UTAH (ABC4) – This international festival is a week dedicated to the world’s most mystical creatures; the owl.
The International Festival of Owls is a widespread event that invites the public to engage with their local wildlife. Held each year during the first week of March, community members are invited to birdwatch, scout, and admire the nocturnal animals.
On March 8, the Bureau of Land Management – Utah shares these interesting owl facts.
According to BLM- Utah, owls are capable of silent flight, camouflage, excellent hearing, night vision, and have very sharp claws.
In 2021, due to COVID-19, most activities associated with the International Festival of Owls have come to a halt but there is still a way many can continue to participate; scouting and admiring them from afar.
According to Tracy Aviary, families are welcome to take an ‘owl walk’ and learn about the creatures anytime up until the end of May.

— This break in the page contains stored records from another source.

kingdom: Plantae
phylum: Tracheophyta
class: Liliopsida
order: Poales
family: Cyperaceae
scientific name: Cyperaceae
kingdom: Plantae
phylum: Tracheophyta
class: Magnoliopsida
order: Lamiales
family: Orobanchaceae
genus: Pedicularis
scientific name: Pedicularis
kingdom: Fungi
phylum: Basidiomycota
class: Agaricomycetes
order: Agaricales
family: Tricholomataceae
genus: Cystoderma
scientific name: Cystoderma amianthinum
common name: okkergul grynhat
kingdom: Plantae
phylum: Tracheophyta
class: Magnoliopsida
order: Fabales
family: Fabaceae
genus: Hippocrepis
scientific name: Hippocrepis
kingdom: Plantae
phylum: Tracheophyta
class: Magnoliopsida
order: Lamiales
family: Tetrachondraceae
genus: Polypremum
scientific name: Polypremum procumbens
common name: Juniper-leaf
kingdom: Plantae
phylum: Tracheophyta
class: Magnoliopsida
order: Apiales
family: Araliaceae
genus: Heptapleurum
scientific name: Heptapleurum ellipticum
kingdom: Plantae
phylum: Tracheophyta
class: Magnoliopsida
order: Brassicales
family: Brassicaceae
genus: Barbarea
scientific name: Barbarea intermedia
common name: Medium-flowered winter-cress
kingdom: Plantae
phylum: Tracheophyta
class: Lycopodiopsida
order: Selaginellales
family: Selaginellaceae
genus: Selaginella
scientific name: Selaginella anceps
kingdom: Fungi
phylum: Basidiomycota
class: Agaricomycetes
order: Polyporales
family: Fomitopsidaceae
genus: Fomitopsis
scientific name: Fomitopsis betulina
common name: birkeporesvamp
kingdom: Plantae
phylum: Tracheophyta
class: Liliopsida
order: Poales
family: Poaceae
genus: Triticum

“Tracy Aviary’s community science team studies birds in twelve parks and natural areas around Salt Lake. Because owls are elusive and nocturnal, they are difficult to survey using our traditional bird survey methods,” the team writes. “Instead, we lead groups of volunteers on nighttime surveys where we walk through the site and stop periodically to play owl calls and listen for any responses by resident owls. These surveys help us learn more about how owls use habitat in urban areas and along the Jordan River.”
Anyone who is aged twelve and older is welcome to participate.
“Owl walks take place weekly from mid-February to May. This is a family-friendly project appropriate for children ages 12 years and older,” they share. “We ask that participants wear face coverings, and we are currently limiting the group size to 10 people or fewer to allow for social distancing. RSVP required.”
To make a reservation visit https://www.tracyaviaryconservation.org/owls.
According to the Tracy Aviary, there are over 150 species of owls around the world! Officials say, Utah is fortunate to have 14 species of owls found in the state.
“Among them are the beloved Burrowing Owl, the majestic Great Horned Owl, and the “aww” inspiring Northern Saw-Whet Owl,” they add.
Tracy Aviary shares that though owls reside in Utah, researchers still do not know very much about these nocturnal neighbors. Wildlife and land management are still exploring many questions about Utah’s owls, such as:
- Where are they?
- Where do they go throughout the year?
- How many of each species are there?
- Are they finding the food and spaces they need?